A full listing of the data files can be included in the top level folder for each survey containing filenames, size, software package, short description and so on.
Standard data exchange formats should be used and clearly specified. e.g. segy/tif format for seismic data. See specific MEDIN data guidelines for more information (e.g. seismic, sidecan sonar, bathymetry). Formats which are outdated and not useful should not be submitted (e.g. sidescan sonar AGDS data). Other formats can be considered on a case by case basis — contact the DAC to discuss.
Both raw and processed data may be accepted provided they are clearly specified, adequately described and formats are potentially useful. Processed data should be corrected and have laybacks applied.
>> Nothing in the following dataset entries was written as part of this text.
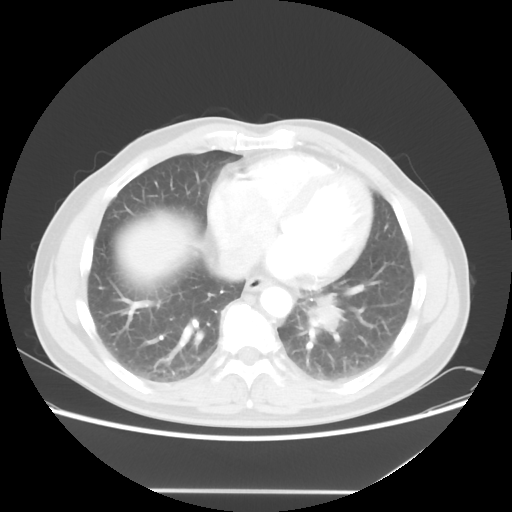
Chest CT, one axial slice. Position 21 of 56 along the scan axis. Lung window (W 1500 / L -600 HU). 5 mm slice thickness. 512 × 512 image matrix, field of view 385 × 385 mm. Male patient, age 61 years. Case-level facts recorded for this patient, not image findings: clinical TNM (as recorded): T1c N0 M0; histopathological grade: G3.
Annotated regions visible in this slice (rectangle marked by the reading radiologist):
- lung tumour (recorded histology: adenocarcinoma): bounding box <298,289,357,345> (left, top, right, bottom; pixels)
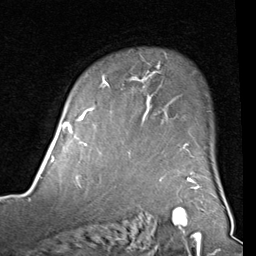
Breast MRI (dynamic contrast-enhanced), one axial slice. Position 65 of 80 along the scan axis. Cropped to one breast. Dynamic contrast-enhanced series, time point 2 of 8 at this slice position (early post-contrast). 1.5 T. TE 2 ms, TR 5.1 ms. 2 mm slice thickness. 256 × 256 image matrix, field of view 180 × 180 mm. Female patient.
Structures marked on this image (semi-automatically segmented with operator editing):
- enhancing-tissue mask used for the functional tumour volume (all voxels passing the contrast-enhancement thresholds inside the analysis volume; usually the tumour): bounding box <82,71,189,154> (left, top, right, bottom; pixels)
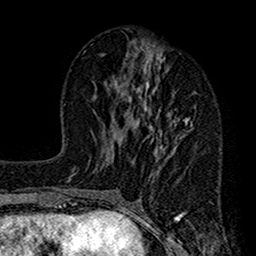
Breast MRI (dynamic contrast-enhanced), one axial slice. Cropped to one breast. Dynamic contrast-enhanced series, time point 2 of 7 at this slice position (early post-contrast). 1.5 T. TE 2.7 ms, TR 4.9 ms. 1 mm slice thickness. 256 × 256 image matrix, field of view 155 × 155 mm. Female patient.
Structures marked on this image (semi-automatic segmentation, software-assisted and operator-edited):
- enhancing-tissue mask used for the functional tumour volume (all voxels passing the contrast-enhancement thresholds inside the analysis volume; usually the tumour): box from (x=113, y=43) to (x=196, y=221) px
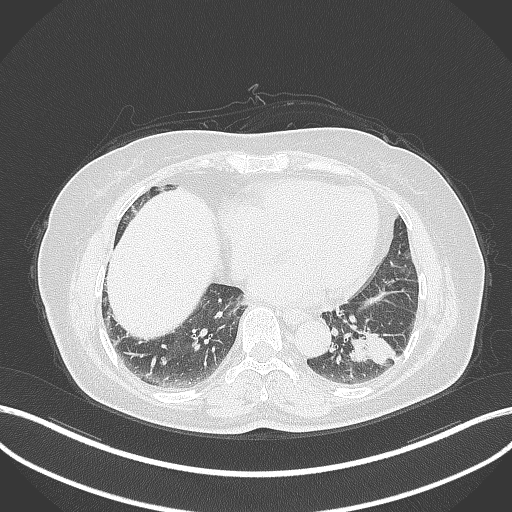
Chest CT, one axial slice; slice 133 of 311 in the series (ordered by position); reconstruction kernel B70f; 120 kVp; lung window (W 1500 / L -600 HU); 512 × 512 image matrix, field of view 400 × 400 mm. Female patient, age 59 years. From the clinical record (not read from this slice): clinical TNM (as recorded): T2a N0 M0; histopathological grade: G2-3.
Annotated regions visible in this slice (bounding box drawn by a radiologist):
- lung tumour (recorded histology: adenocarcinoma): bounding box [x1, y1, x2, y2] px = [345, 324, 401, 368]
Each line should have a distinct name/ID which should match filenames. Ensure navigation data is available for each line and make clear whether this is ship's central reference navigation or corrected. If any lines are missing, the reason why should be specified
GIS shape files of line location can be provided. Fix point positions will enable us to publish the locations through the Offshore GeoIndex viewer service.
The coordinate reference system used should be clearly specified (e.g. included in names of shape files).
Data will be incorporated into the BGS's database system and made visible via the Offshore GeoIndex viewer service. Work is ongoing on extend this to a download service. Alternatively, data can be archived as received, but they might not then be available through view/download services.